If you are ready to see what OpenStack could provide and want to run a local cloud, you can start with installing Openstack with devstack, a first-time guide.

Additional References

What is OpenStack?

OpenStack is a cloud computing software product that is the leading open source platform for creating cloud infrastructure. Used by hundreds of companies to run public, private and hybrid clouds, OpenStack is the second most popular open source project after the Linux Kernel.

OpenStack is a product of many different projects (currently over 50), written primarily in Python and is in 2016 over 4 million lines of code.

OpenStack Distributions

There are numerous distributions of OpenStack from leading vendors such as Red Hat, IBM, Canonical, Cisco, SUSE, Oracle and VMware to name a few. Each vendor provide a means of installing and managing an OpenStack cloud and integrates the cloud with a large number of hardware and software products and appliances. Regardless of your preferred host operating system or deployment methodology with ansible, puppet or chef, there is an project or provider to suit your situation.

Evaluating OpenStack

For the software developer or system architect there are several ways to evaluate the basic features of OpenStack.
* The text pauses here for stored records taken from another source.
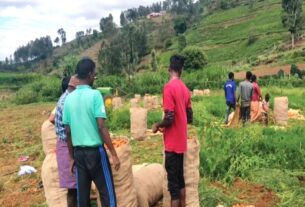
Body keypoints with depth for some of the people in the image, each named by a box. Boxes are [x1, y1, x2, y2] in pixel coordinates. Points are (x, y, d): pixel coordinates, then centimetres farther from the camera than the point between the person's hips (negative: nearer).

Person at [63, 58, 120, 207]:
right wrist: (114, 154, -12)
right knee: (107, 193, 5)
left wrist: (72, 157, 16)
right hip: (95, 150, -5)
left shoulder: (69, 98, 5)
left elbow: (68, 132, 7)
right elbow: (101, 127, -17)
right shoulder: (95, 95, -12)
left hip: (78, 152, 6)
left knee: (82, 195, 12)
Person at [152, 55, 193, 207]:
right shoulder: (185, 88, 7)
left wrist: (157, 125, -4)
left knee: (173, 184, 0)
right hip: (181, 142, 8)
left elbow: (169, 118, -22)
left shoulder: (169, 87, -17)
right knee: (180, 179, 19)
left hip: (172, 144, -8)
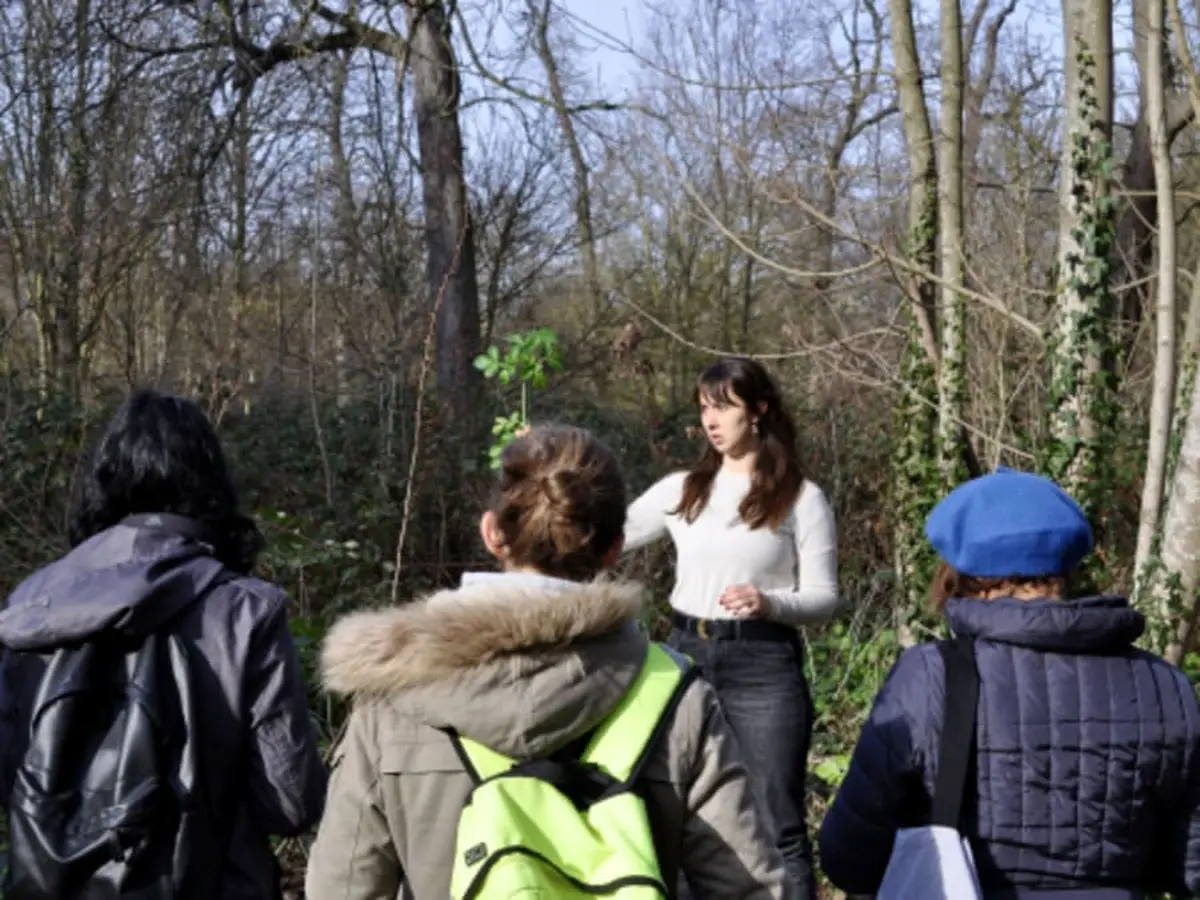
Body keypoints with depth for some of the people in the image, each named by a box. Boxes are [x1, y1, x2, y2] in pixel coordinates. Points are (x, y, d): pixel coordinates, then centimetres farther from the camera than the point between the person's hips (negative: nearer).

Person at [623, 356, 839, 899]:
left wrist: (770, 603, -22)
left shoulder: (802, 498, -1)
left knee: (776, 825, 0)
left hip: (763, 667, -4)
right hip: (685, 656, 4)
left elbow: (824, 598, -4)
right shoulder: (681, 490, 8)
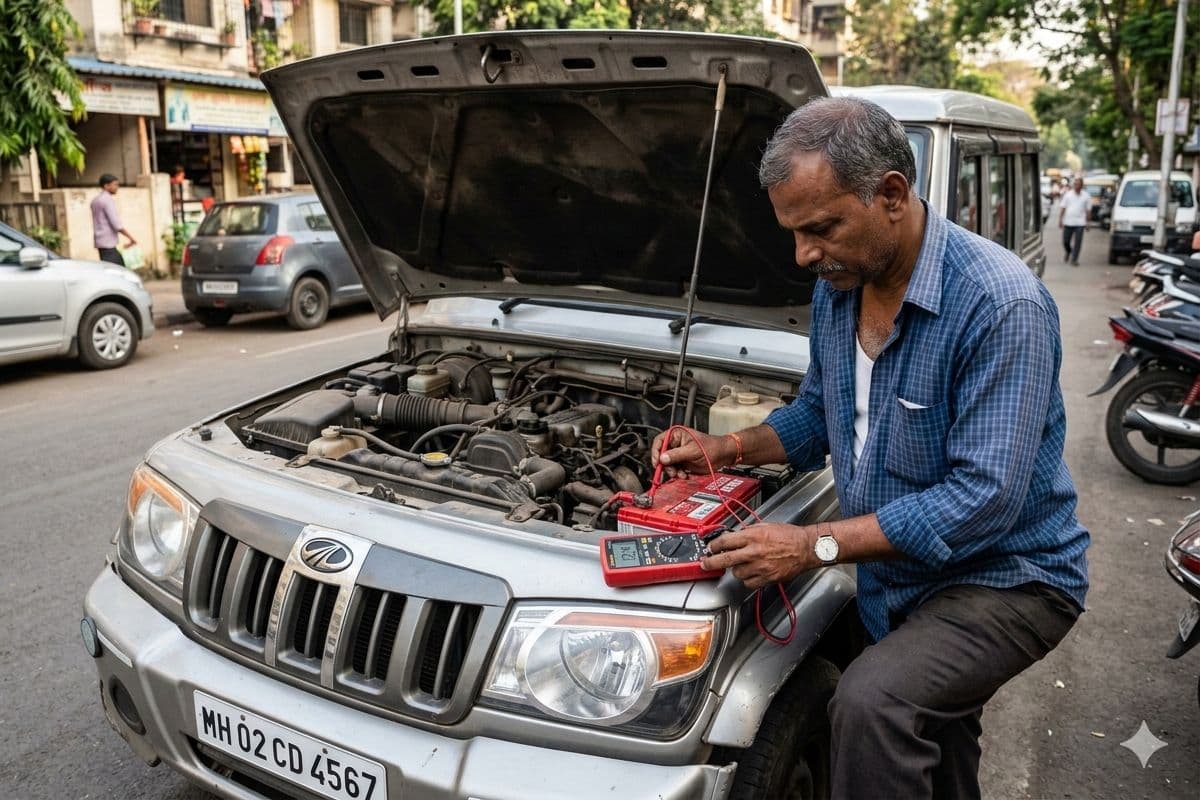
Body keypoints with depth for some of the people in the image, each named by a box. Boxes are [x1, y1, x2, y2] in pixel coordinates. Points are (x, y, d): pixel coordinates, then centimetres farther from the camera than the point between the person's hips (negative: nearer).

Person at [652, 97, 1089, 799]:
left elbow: (985, 497, -31)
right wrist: (730, 449, -4)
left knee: (872, 703, -29)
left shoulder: (1001, 304, -27)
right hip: (899, 575, 8)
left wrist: (814, 545, -31)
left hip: (1007, 577, -7)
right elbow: (819, 411, 14)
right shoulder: (838, 286, -2)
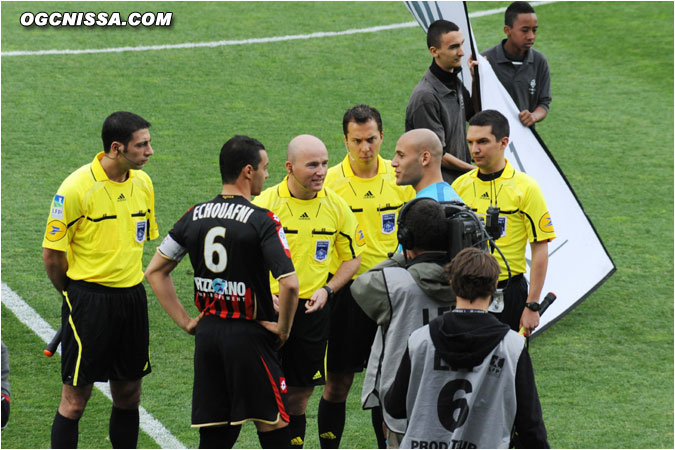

Free online services such as Mirantis Express and TryStack or production clouds at Rackspace and OVH offer you an infrastructure to handle compute, storage, networking and orchestration features and you can engage with your personal cloud via web and CLI interfaces.

If however you want to delve behind the UI and API’s to see OpenStack in operation there are simple VM based means using devstack, RDO or Ubuntu OpenStack that can operate a running OpenStack on single VM or multiple VMs. You can follow the OpenStack documentation installation guides which cover openSUSE 13.2, SUSE Linux Enterprise Server 12, Red Hat Enterprise Linux 7, CentOS 7 and Ubuntu 14.04 (LTS) to install OpenStack on a number of physical hardware devices (a minimal configuration is three servers).

These options will introduce you to what *may* be possible with OpenStack personally. This is however the very tip of a very large iceberg. Considering a cloud infrastructure for your organization is a much more complex set of decisions about the impact, usefulness and cost-effectiveness for your organisation.